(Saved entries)
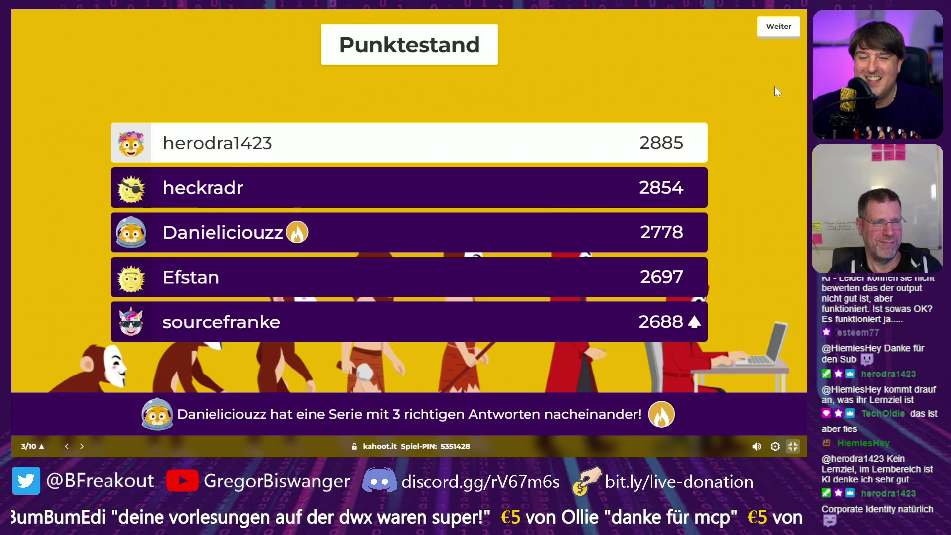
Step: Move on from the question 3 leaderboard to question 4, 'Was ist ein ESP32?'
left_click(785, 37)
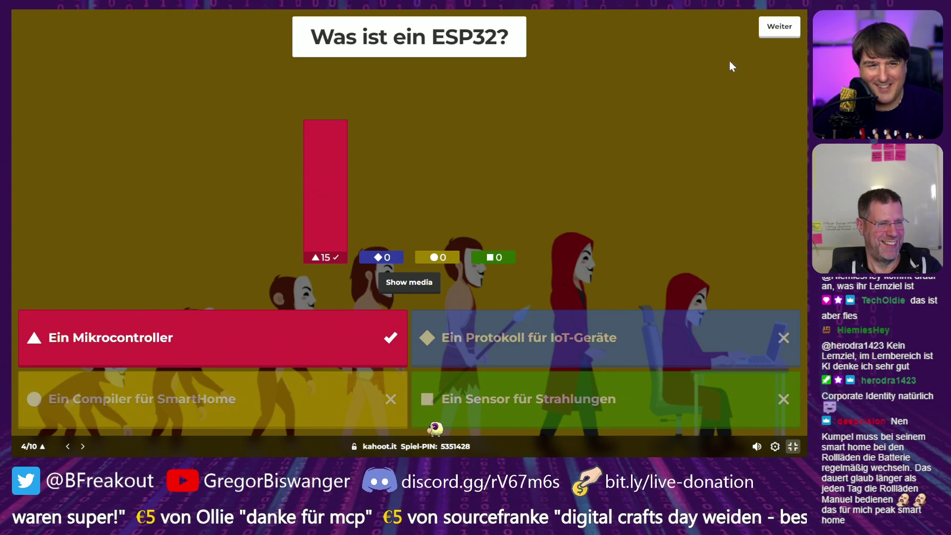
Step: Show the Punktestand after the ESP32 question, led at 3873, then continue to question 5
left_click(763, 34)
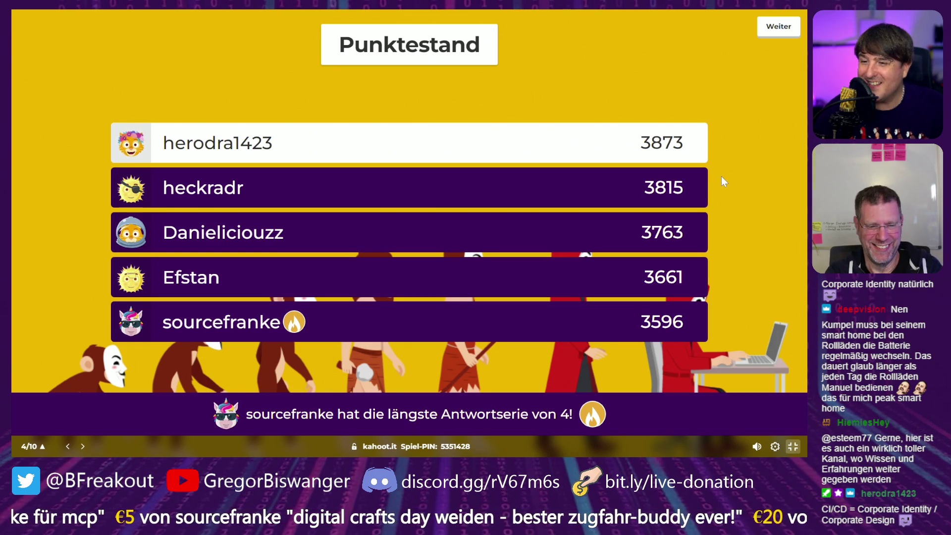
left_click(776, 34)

--- Your instructions ---
Nothing is needed beyond an exact transcription of the lines from the one containing "left_click(785, 37)" to the end of the entries above, with the pictures omitted.

--- Solution to the problem ---
left_click(785, 37)
Step: Show the Punktestand after the ESP32 question, led at 3873, then continue to question 5
left_click(763, 34)
left_click(776, 34)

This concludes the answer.